*WHAT TO DO*. Hand back every line from the beginning of the data below through the line containing "pinky tip: (147, 501)", word for word and free of pictures.

*DATASET EXTRACT*.
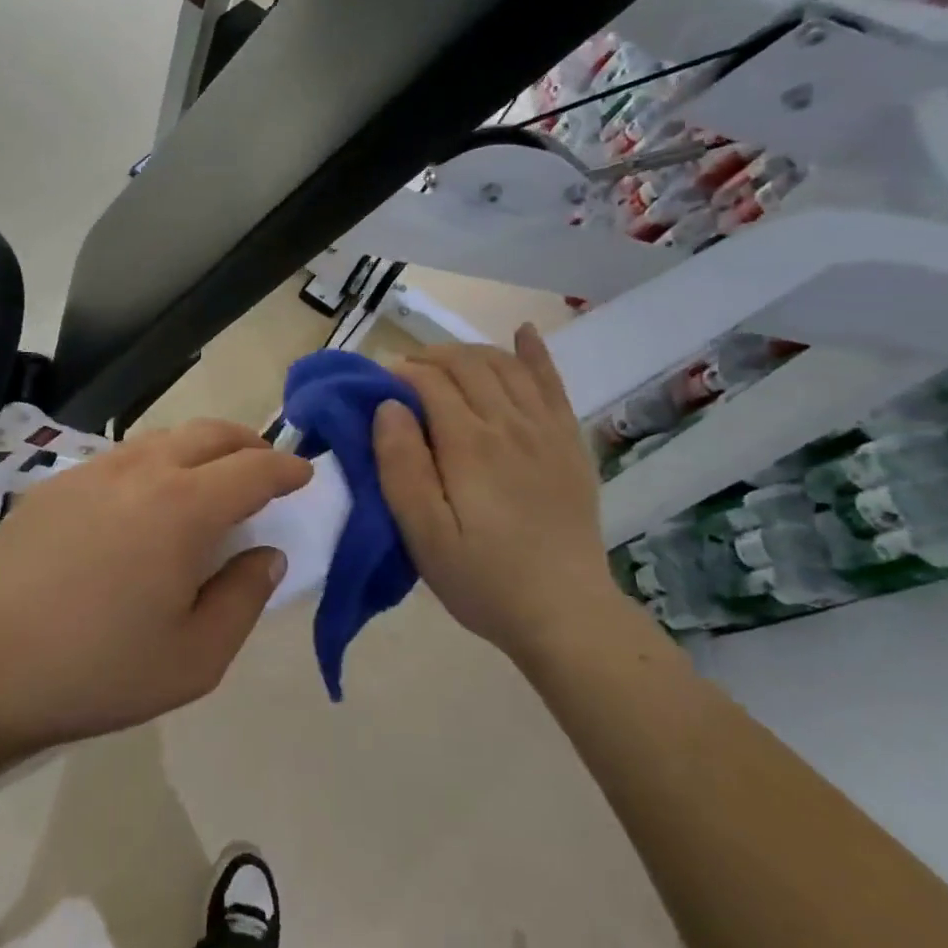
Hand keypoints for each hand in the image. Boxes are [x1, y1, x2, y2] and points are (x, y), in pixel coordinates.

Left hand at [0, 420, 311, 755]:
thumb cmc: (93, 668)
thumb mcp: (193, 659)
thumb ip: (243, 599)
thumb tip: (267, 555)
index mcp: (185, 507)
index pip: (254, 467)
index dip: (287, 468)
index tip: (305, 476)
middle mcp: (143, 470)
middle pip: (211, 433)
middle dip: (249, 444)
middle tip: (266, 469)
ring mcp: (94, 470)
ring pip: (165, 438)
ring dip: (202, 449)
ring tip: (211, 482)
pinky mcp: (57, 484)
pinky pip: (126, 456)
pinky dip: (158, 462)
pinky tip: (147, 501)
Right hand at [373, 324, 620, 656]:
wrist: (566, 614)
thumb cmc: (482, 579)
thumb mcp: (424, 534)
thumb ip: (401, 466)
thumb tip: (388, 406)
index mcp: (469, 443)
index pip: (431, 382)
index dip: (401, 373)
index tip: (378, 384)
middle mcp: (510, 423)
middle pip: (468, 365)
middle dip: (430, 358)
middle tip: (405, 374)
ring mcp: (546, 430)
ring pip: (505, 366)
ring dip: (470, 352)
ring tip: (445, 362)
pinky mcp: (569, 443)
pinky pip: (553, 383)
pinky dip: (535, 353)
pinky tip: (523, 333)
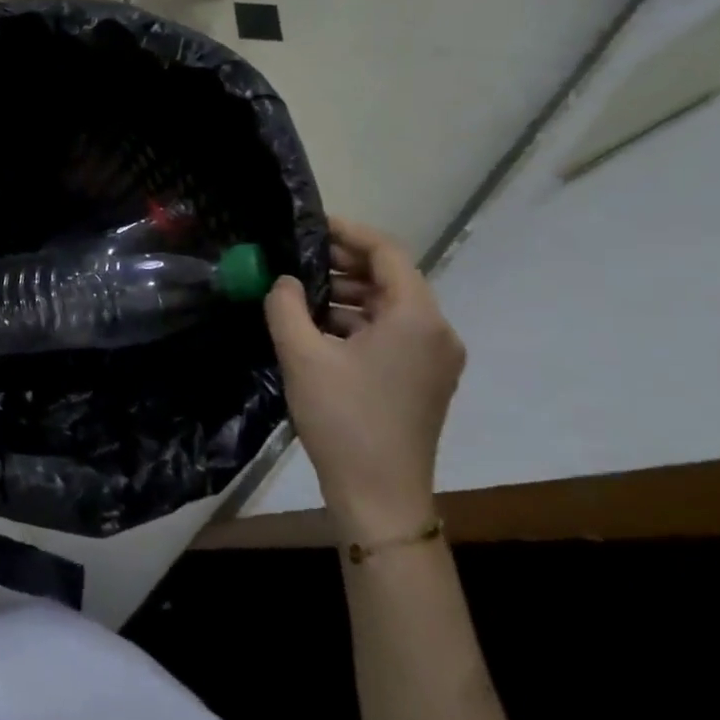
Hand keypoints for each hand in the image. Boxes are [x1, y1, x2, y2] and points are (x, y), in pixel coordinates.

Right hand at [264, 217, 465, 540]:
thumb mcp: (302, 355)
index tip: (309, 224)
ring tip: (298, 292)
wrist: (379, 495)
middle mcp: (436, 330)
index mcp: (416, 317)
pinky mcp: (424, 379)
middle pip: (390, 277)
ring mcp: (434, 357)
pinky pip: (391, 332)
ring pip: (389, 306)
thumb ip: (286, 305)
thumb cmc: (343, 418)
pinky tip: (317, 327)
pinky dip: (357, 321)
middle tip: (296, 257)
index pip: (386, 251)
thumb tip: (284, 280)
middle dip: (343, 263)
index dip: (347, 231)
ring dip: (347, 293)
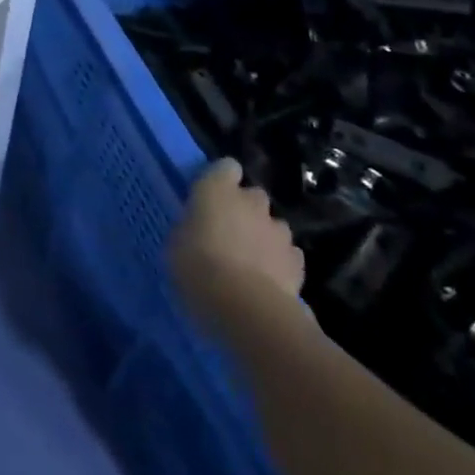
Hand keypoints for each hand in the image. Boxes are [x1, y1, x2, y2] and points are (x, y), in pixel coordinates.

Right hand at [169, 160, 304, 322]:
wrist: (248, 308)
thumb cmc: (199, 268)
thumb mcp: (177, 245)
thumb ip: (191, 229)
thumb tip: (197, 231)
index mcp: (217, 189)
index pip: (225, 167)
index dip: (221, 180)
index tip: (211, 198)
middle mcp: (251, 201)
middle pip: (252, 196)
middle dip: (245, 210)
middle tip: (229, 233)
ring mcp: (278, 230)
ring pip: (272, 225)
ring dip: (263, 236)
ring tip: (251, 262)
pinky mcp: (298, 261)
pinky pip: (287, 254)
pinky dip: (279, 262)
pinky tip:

*EXERCISE OUTPUT*.
Hand keypoints for each hand in the image. Boxes are [x1, y1, x2, y2] and points are (x, y), in pixel coordinates.

Left hand at [0, 420, 311, 755]:
thumb cmc: (93, 668)
thumb mcp: (193, 659)
thumb ip: (243, 599)
thumb tip: (267, 555)
index mcp: (185, 507)
index pip: (254, 467)
index dip: (287, 468)
index tip: (305, 476)
middle mcp: (143, 470)
middle pip: (211, 433)
middle dip: (249, 444)
middle tip: (266, 469)
ring mcp: (94, 470)
ring pip: (165, 438)
ring dip: (202, 449)
ring tip: (211, 482)
pinky mcp: (57, 484)
pinky pip: (126, 456)
pinky dip: (158, 462)
pinky tip: (147, 501)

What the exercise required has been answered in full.